Task goal => Repeat the material verbatim from the line containing "Rendered at 1654 by 1241 pixels." through the line containing "list Reload local", including both of those lines.
Start
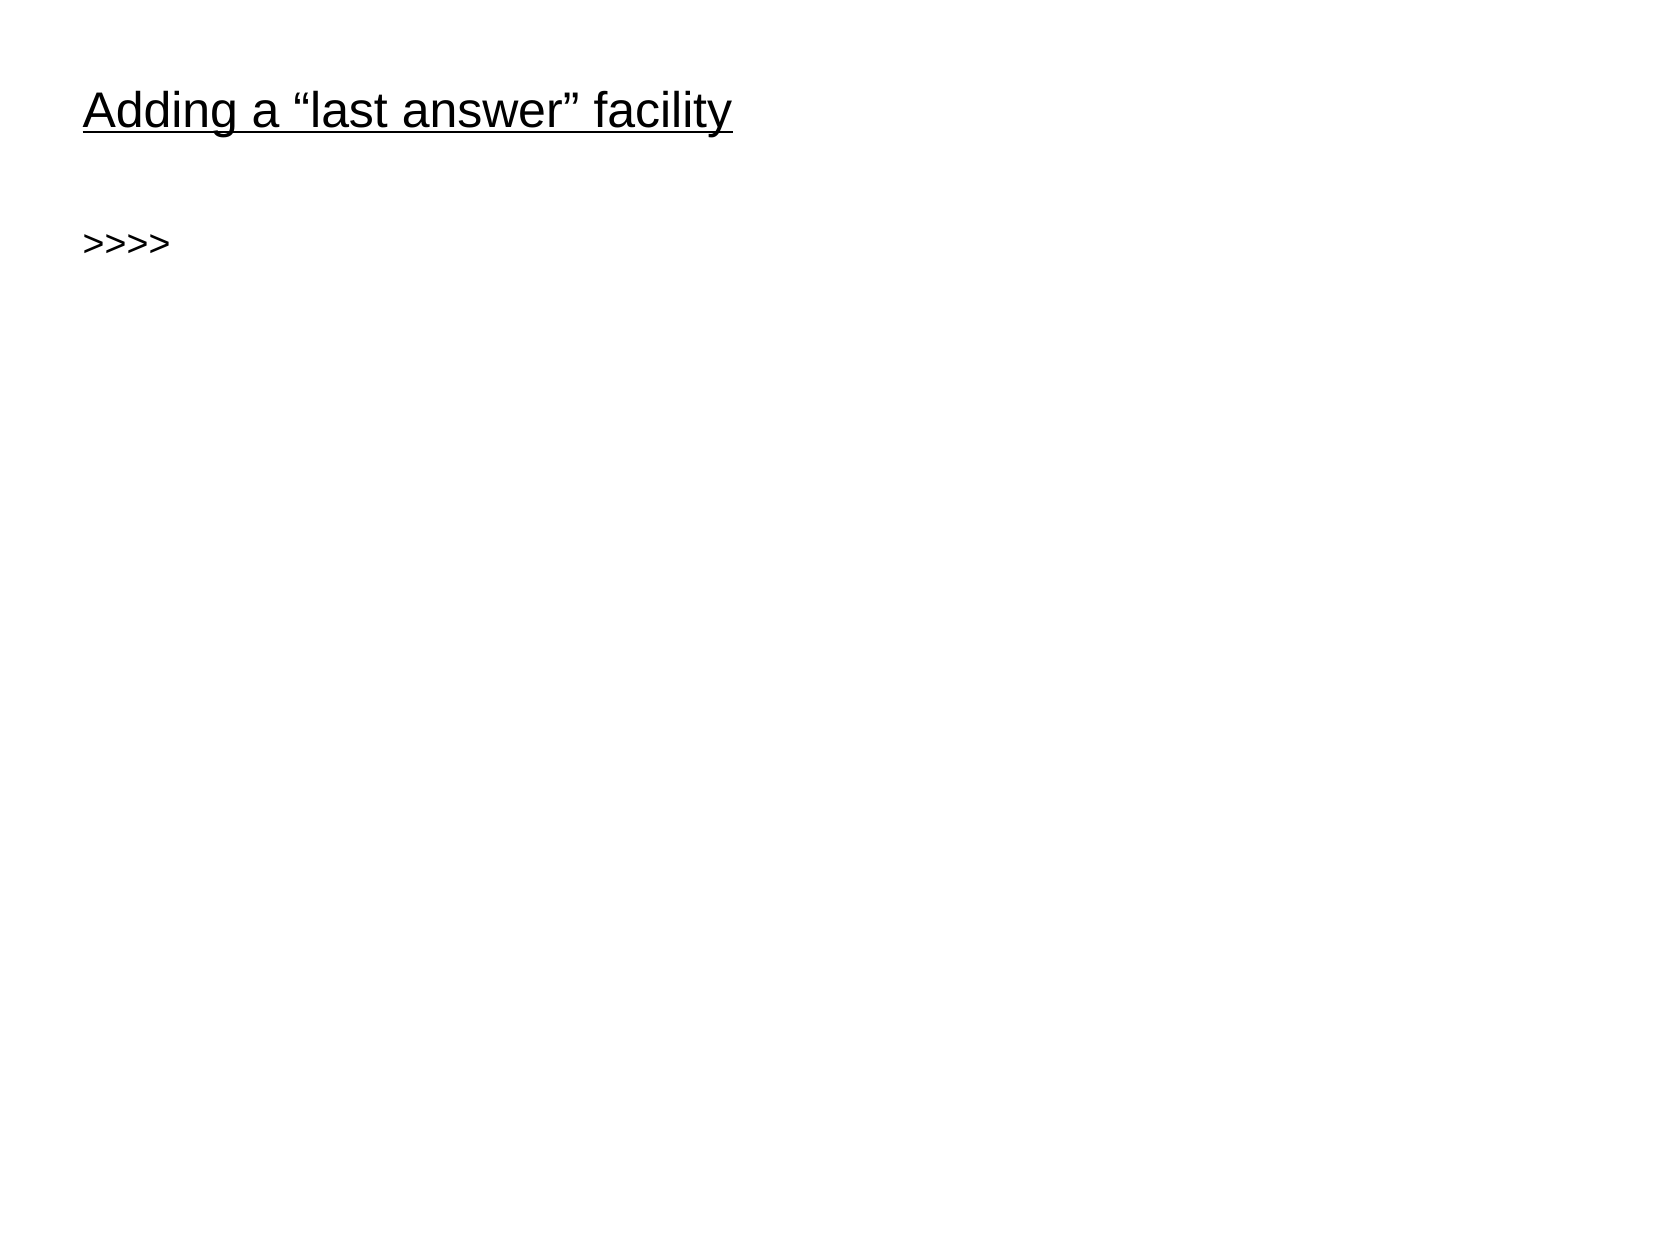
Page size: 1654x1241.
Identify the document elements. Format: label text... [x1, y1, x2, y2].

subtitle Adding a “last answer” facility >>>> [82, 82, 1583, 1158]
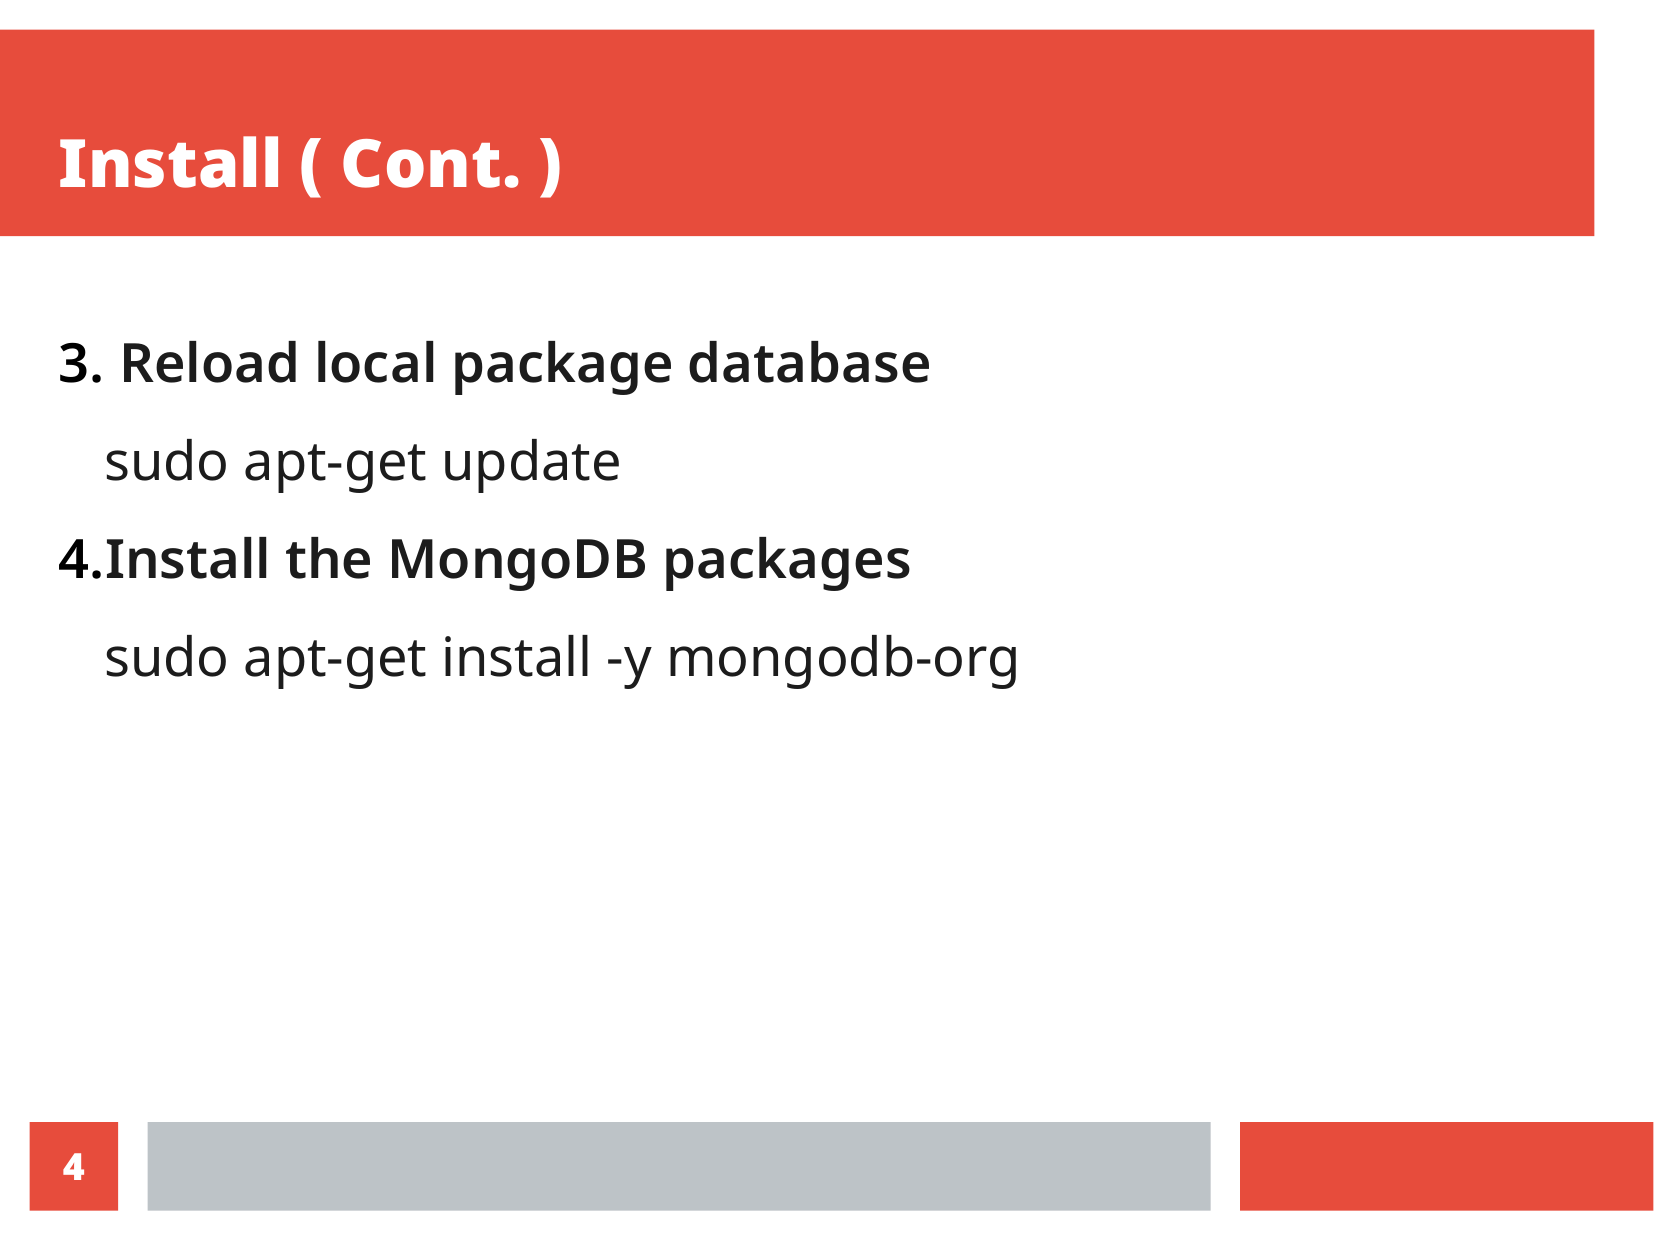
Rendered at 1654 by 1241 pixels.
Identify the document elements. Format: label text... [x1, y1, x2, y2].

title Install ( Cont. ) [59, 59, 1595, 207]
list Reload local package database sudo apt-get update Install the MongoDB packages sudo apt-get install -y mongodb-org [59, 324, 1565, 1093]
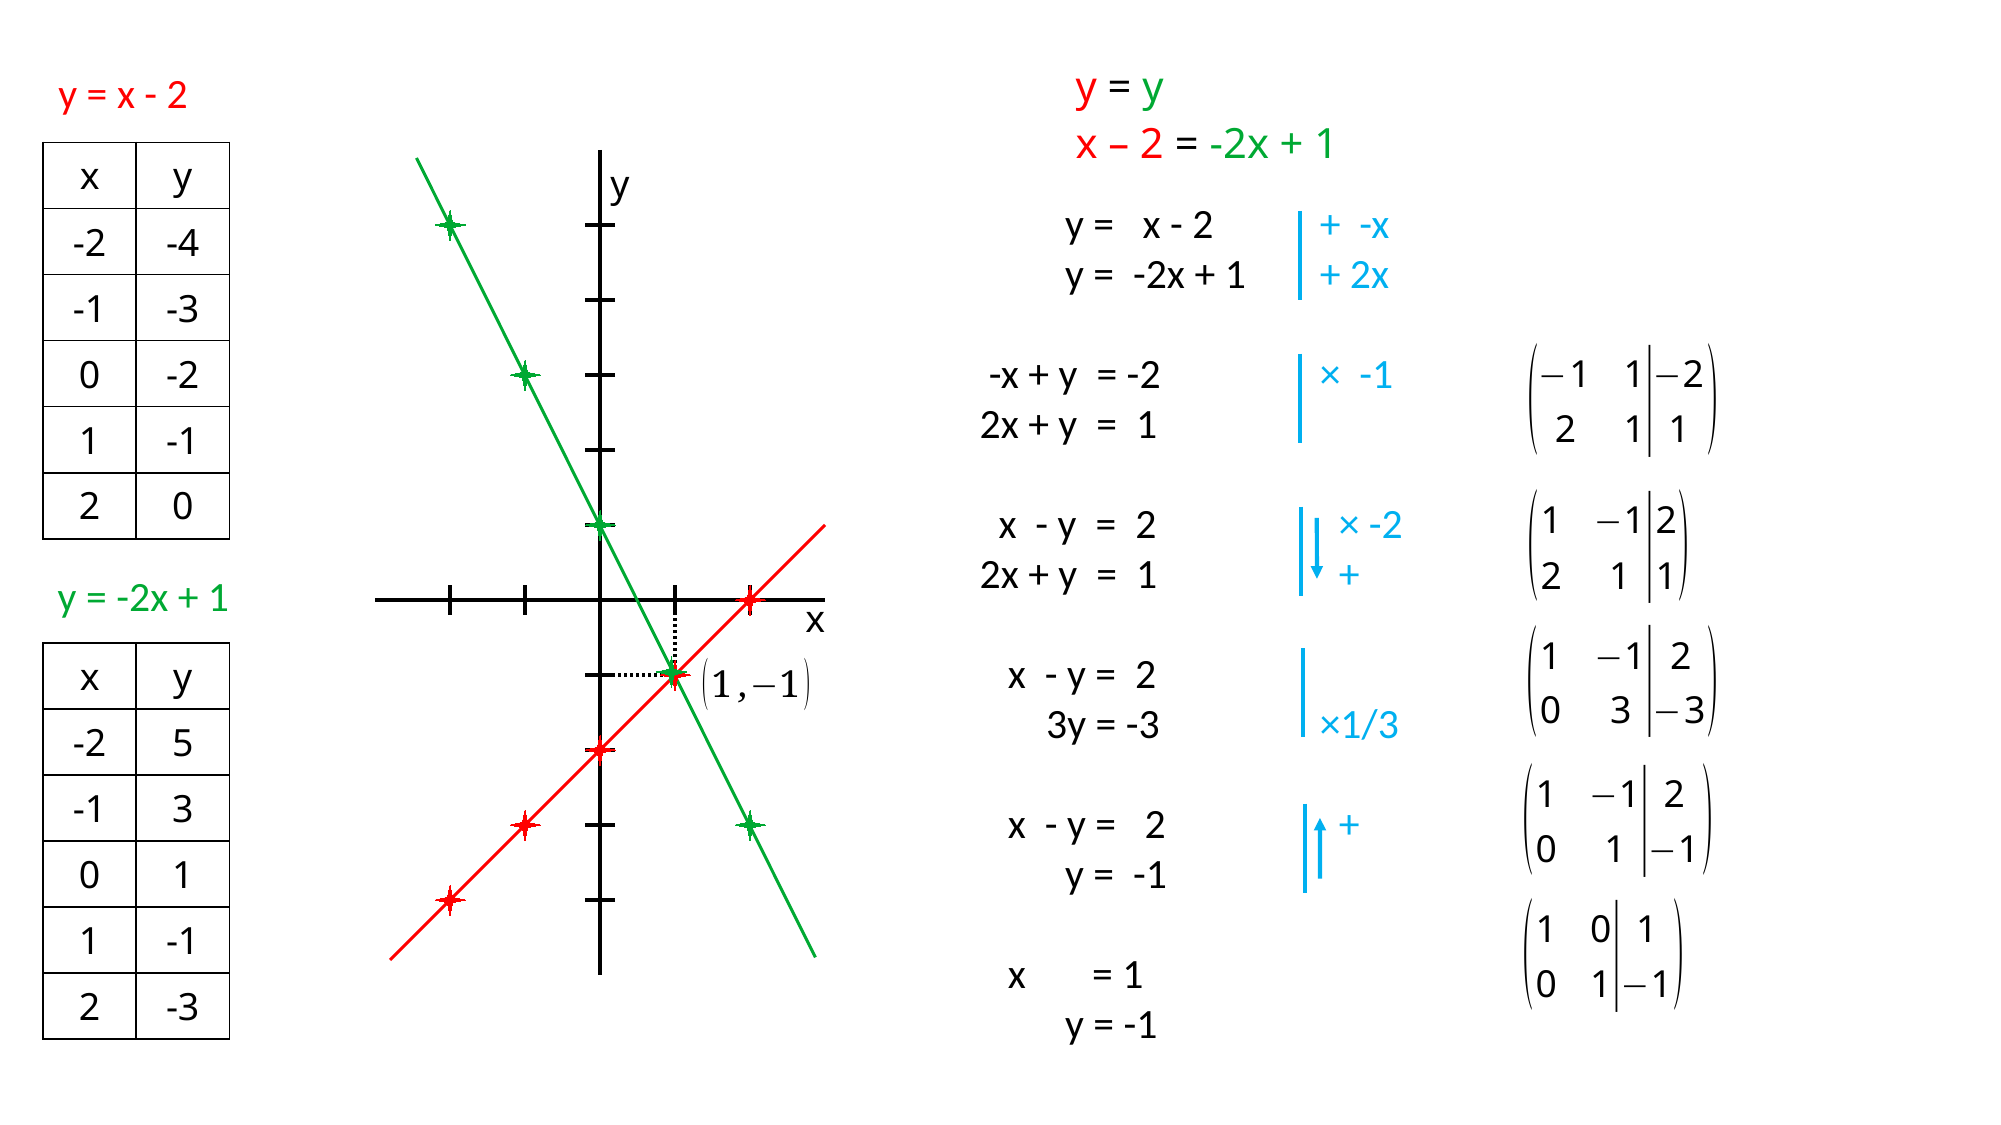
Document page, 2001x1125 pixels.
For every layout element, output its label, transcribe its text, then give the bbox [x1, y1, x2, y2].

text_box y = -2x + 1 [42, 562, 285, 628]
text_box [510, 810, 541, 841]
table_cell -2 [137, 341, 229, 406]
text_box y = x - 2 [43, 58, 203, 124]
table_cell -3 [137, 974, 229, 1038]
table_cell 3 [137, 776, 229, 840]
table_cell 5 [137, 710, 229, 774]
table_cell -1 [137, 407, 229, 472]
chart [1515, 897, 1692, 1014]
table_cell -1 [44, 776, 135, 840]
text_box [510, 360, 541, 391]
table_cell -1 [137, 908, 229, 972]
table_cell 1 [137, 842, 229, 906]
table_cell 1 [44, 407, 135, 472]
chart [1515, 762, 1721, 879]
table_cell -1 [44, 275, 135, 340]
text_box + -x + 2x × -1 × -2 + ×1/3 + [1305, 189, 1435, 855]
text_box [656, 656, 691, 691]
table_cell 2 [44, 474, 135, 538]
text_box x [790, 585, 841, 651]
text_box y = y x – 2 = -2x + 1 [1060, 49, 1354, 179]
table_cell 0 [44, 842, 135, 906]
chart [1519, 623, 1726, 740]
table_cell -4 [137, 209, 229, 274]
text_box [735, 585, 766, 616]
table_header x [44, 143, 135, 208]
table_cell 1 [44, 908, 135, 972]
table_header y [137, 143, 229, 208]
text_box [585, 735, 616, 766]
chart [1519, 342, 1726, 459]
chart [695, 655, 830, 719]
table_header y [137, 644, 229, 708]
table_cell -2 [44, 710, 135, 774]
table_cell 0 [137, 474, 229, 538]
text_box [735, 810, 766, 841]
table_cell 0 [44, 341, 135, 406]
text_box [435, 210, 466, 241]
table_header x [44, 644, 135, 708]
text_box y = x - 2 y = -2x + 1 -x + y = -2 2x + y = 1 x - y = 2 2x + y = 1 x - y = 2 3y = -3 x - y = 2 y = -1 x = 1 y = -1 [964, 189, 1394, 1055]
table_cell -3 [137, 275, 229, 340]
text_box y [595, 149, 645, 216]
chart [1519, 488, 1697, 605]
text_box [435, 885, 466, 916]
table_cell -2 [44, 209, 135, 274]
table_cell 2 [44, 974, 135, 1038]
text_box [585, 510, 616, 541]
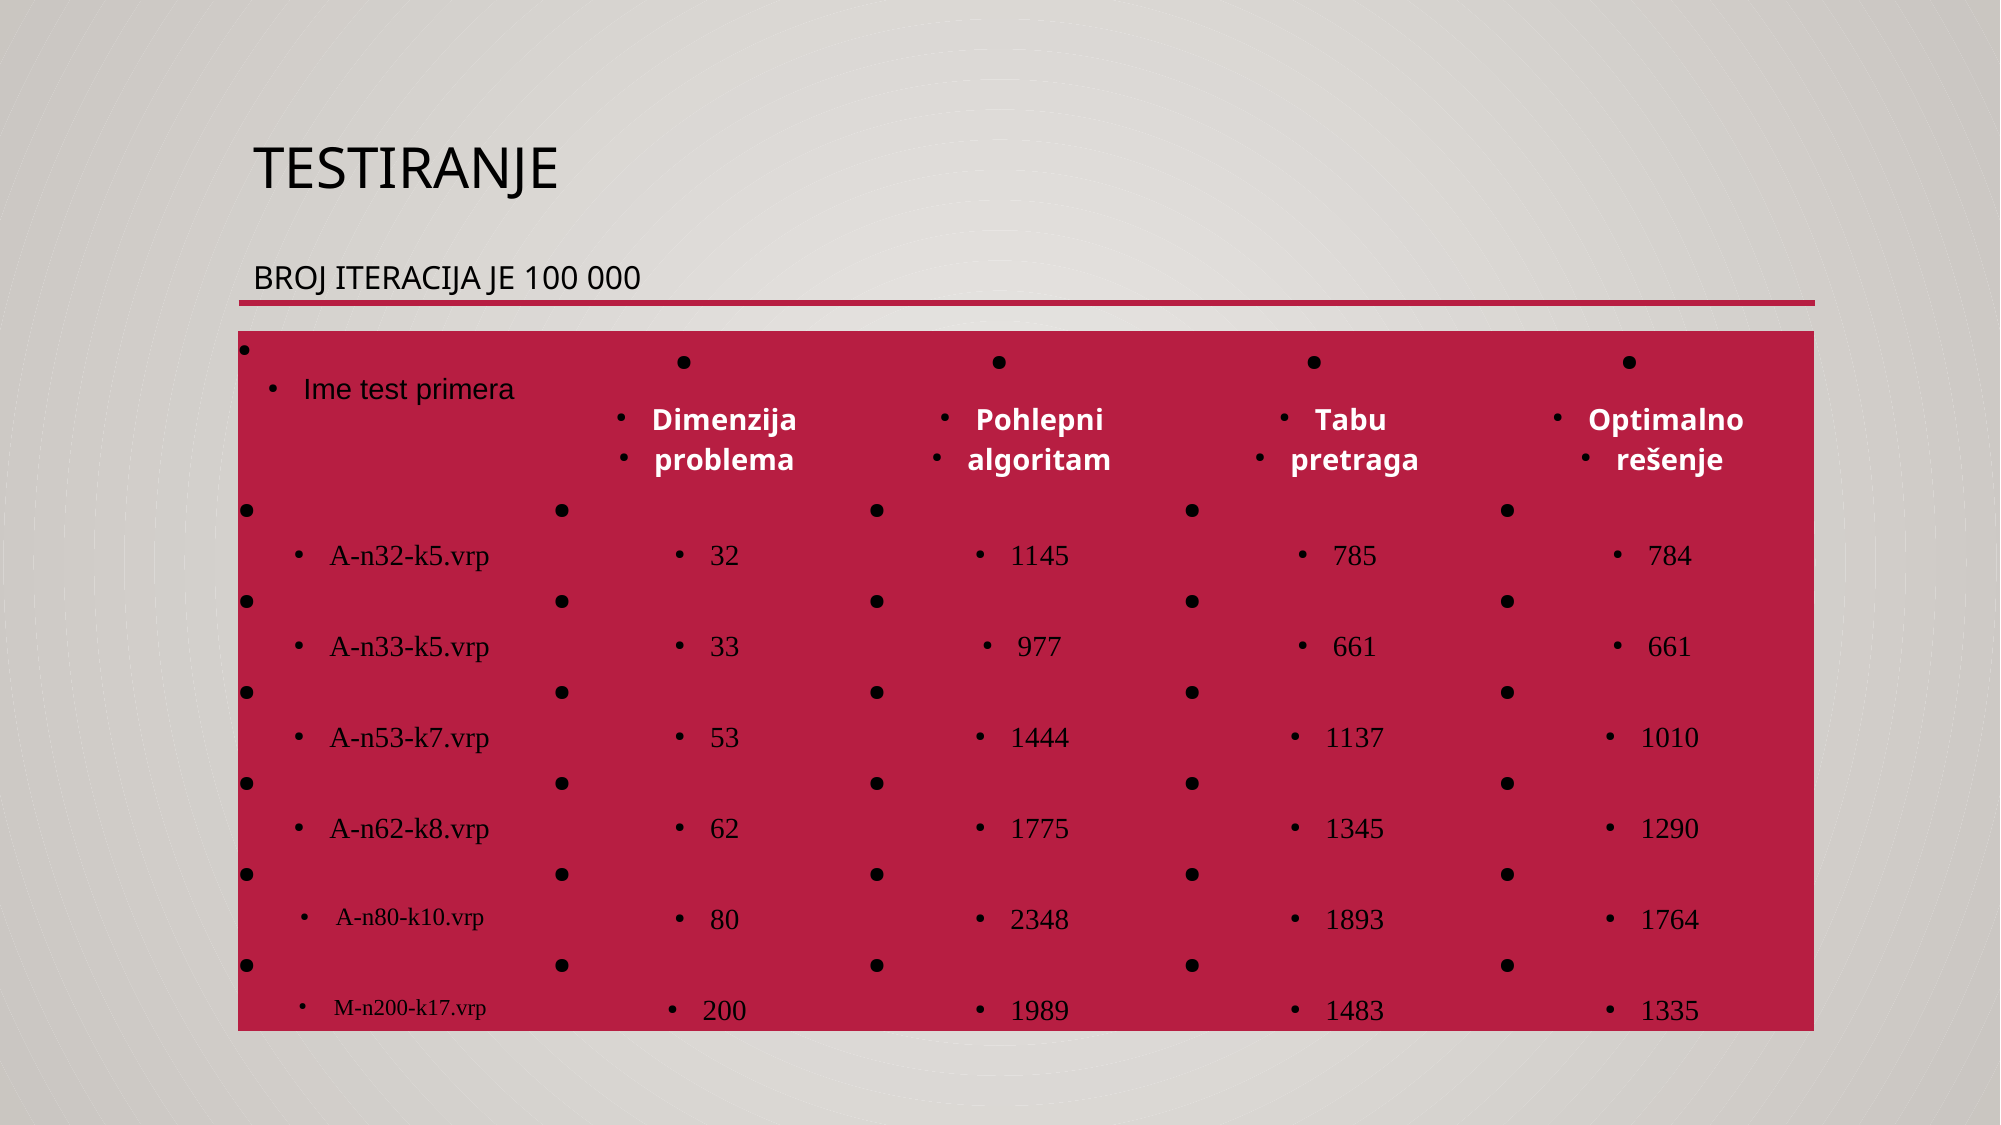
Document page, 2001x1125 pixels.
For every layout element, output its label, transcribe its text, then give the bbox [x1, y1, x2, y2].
End
Response below =>
Rendered at 1654 by 1241 pixels.
Identify the document elements. Format: label text... [x1, y1, x2, y2].

title Install ( Cont. ) [59, 59, 1595, 207]
list Reload local package database sudo apt-get update Install the MongoDB packages sudo apt-get install -y mongodb-org [59, 324, 1565, 1093]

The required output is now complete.